Julgue se as afirmações abaixo são verdadeiras e em seguida assinale a alternativa correta. I. Os atos expressivos de Poder Público, dentre eles a polícia administrativa, não podem ser delegados aos particulares, sob pena de colocar em risco o equilíbrio social. II. O poder de polícia é a atividade da Administração Pública expressa em atos normativos ou concretos, de condicionar a liberdade e a propriedade dos indivíduos, mediante ação ora fiscalizadora, ora preventiva, ora repressiva, impondo coercitivamente aos particulares um dever de abstenção a fim de conformar-lhes os comportamentos aos interesses sociais consagrados no sistema normativo. III. Os atos de polícia administrativa são atos administrativos e, como tal, submetem-se aos controles vigentes no âmbito administrativo, mas não no âmbito judicial.
- A)Somente as afirmações I e II são verdadeiras.
Esta alternativa afirma que apenas as assertivas I e II estão corretas. Isso corresponde ao caso, porque a I traduz a ideia de indelegabilidade do núcleo coercitivo do poder de polícia aos particulares, e a II traz a definição clássica do art. 78 do CTN sobre limitação da liberdade e da propriedade em favor do interesse público. A III erra ao negar o controle judicial dos atos de polícia, pois o Judiciário pode examinar a legalidade de qualquer ato administrativo, com base no art. 5º, XXXV, da Constituição.
- B)Somente as afirmações I e III são verdadeiras.
Aqui se sustenta que somente as assertivas I e III seriam verdadeiras. O problema é que a III está errada ao afirmar que os atos de polícia administrativa não se submetem ao controle judicial, porque a tutela jurisdicional alcança a legalidade desses atos, ainda que o mérito administrativo não seja substituído pelo juiz. Além disso, a II também está correta ao descrever o poder de polícia como atividade estatal de condicionar liberdade e propriedade.
- C)Somente as afirmações II e III são verdadeiras.

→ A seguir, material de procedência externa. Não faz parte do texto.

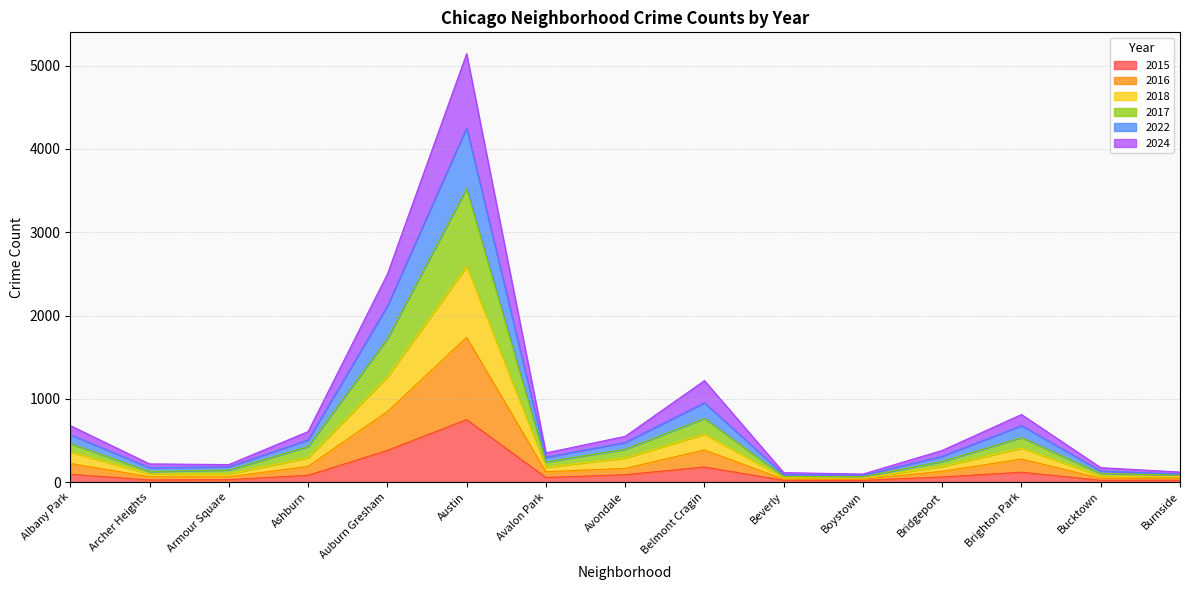

At which category is the sum across all series the highest?

Austin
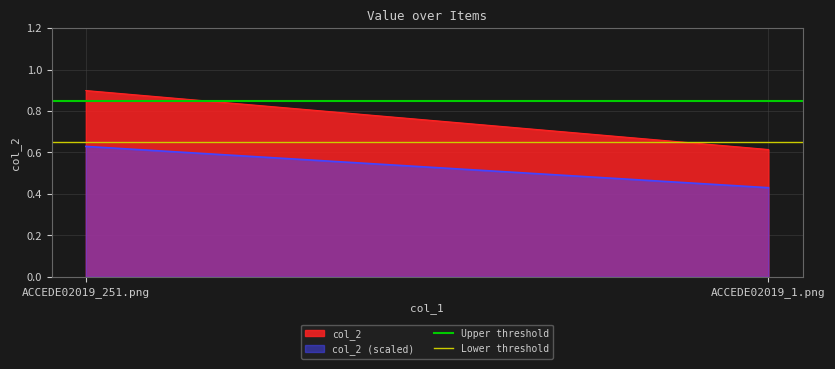

True or false: Lower threshold has a value of 0.2 at ACCEDE02019_251.png.

False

Esta opção diz que apenas as assertivas II e III estariam corretas. Ocorre que a II realmente está em linha com a definição legal e doutrinária do poder de polícia, mas a III é falsa porque o controle judicial existe sobre os atos administrativos, inclusive os de polícia, ao menos quanto à sua juridicidade. A assertiva I também está correta ao apontar que o núcleo coercitivo do poder de polícia não pode ser entregue a particulares.

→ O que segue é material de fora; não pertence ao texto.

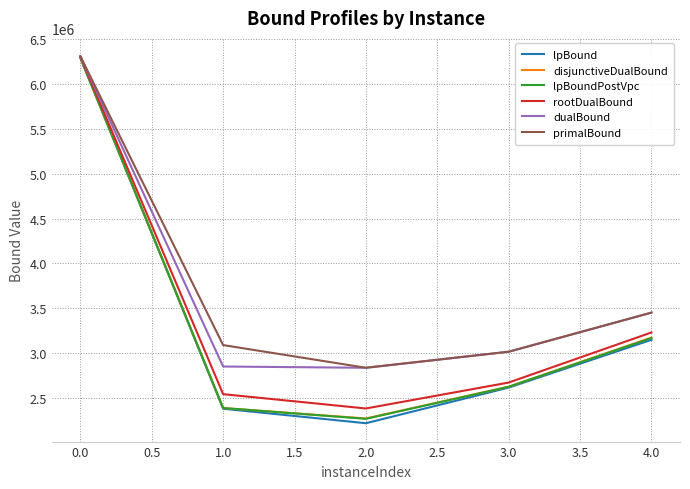

Does the chart display data point markers on the line(s)?

No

- D)As afirmações I, II e III são verdadeiras.
A alternativa afirma que as três assertivas seriam verdadeiras. Isso não se sustenta porque a III contraria a regra constitucional da inafastabilidade da jurisdição: atos de polícia administrativa podem ser apreciados pelo Judiciário quanto à legalidade e à observância dos limites legais. Como I e II estão corretas, o erro aqui está especificamente em incluir a III no conjunto das verdadeiras.

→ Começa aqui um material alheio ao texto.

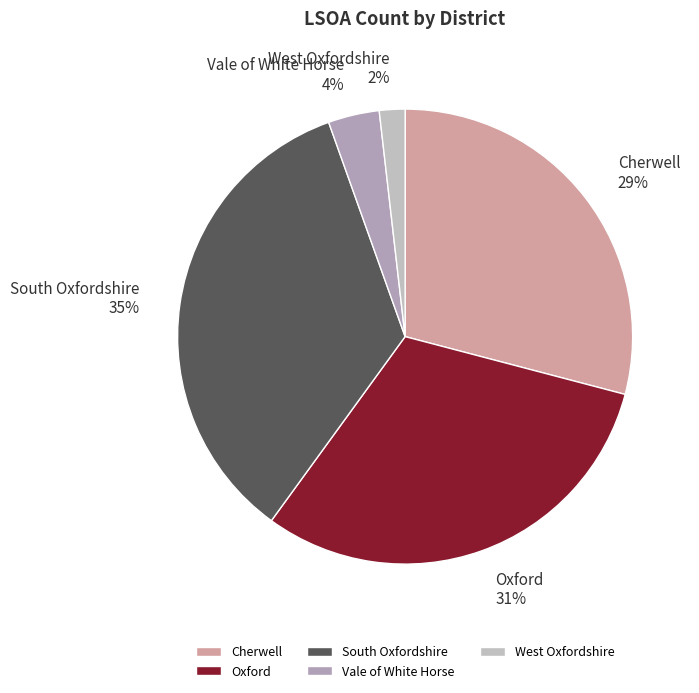

To the nearest percent, what is the average slice percentage?

20%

- E)As afirmações I, II e III não são verdadeiras.
Aqui se afirma que nenhuma das assertivas seria verdadeira. A leitura do enunciado mostra o contrário: a I está correta ao vedar a delegação do núcleo de poder de polícia a particulares, e a II reproduz adequadamente o conceito do poder de polícia do art. 78 do CTN. Portanto, não é possível sustentar que todas as afirmações estejam erradas, sobretudo porque a III é a única que realmente diverge do regime jurídico aplicável.
Gabarito: A
O poder de polícia é uma das formas mais importantes de atuação do Estado para limitar direitos individuais em favor do interesse coletivo. Em termos simples, ele permite que a Administração imponha restrições à liberdade e à propriedade, sempre com base na lei e dentro dos limites da razoabilidade. Por isso, envolve medidas preventivas, fiscalizatórias e, quando necessário, repressivas. A afirmação I está correta porque a polícia administrativa é manifestação típica do Poder Público e não pode ser transferida integralmente a particulares, já que envolve prerrogativas estatais ligadas à supremacia do interesse público. A lógica é evitar que atividades com conteúdo coercitivo fiquem na mão de quem não tem investidura estatal adequada. A afirmação II também está correta. Ela traz a ideia clássica de poder de polícia usada pela doutrina e pela jurisprudência: atividade administrativa que condiciona a liberdade e a propriedade, por meio de atos normativos e concretos, com atuação fiscalizadora, preventiva e repressiva. É a famosa regra do "pode, mas com limites". Já a afirmação III está errada, porque os atos de polícia administrativa são atos administrativos e, além do controle interno na Administração, também se submetem ao controle judicial. O Judiciário pode verificar legalidade, abuso, desvio de finalidade e outros vícios, ainda que não substitua o mérito administrativo. Por isso, o gabarito é a letra A.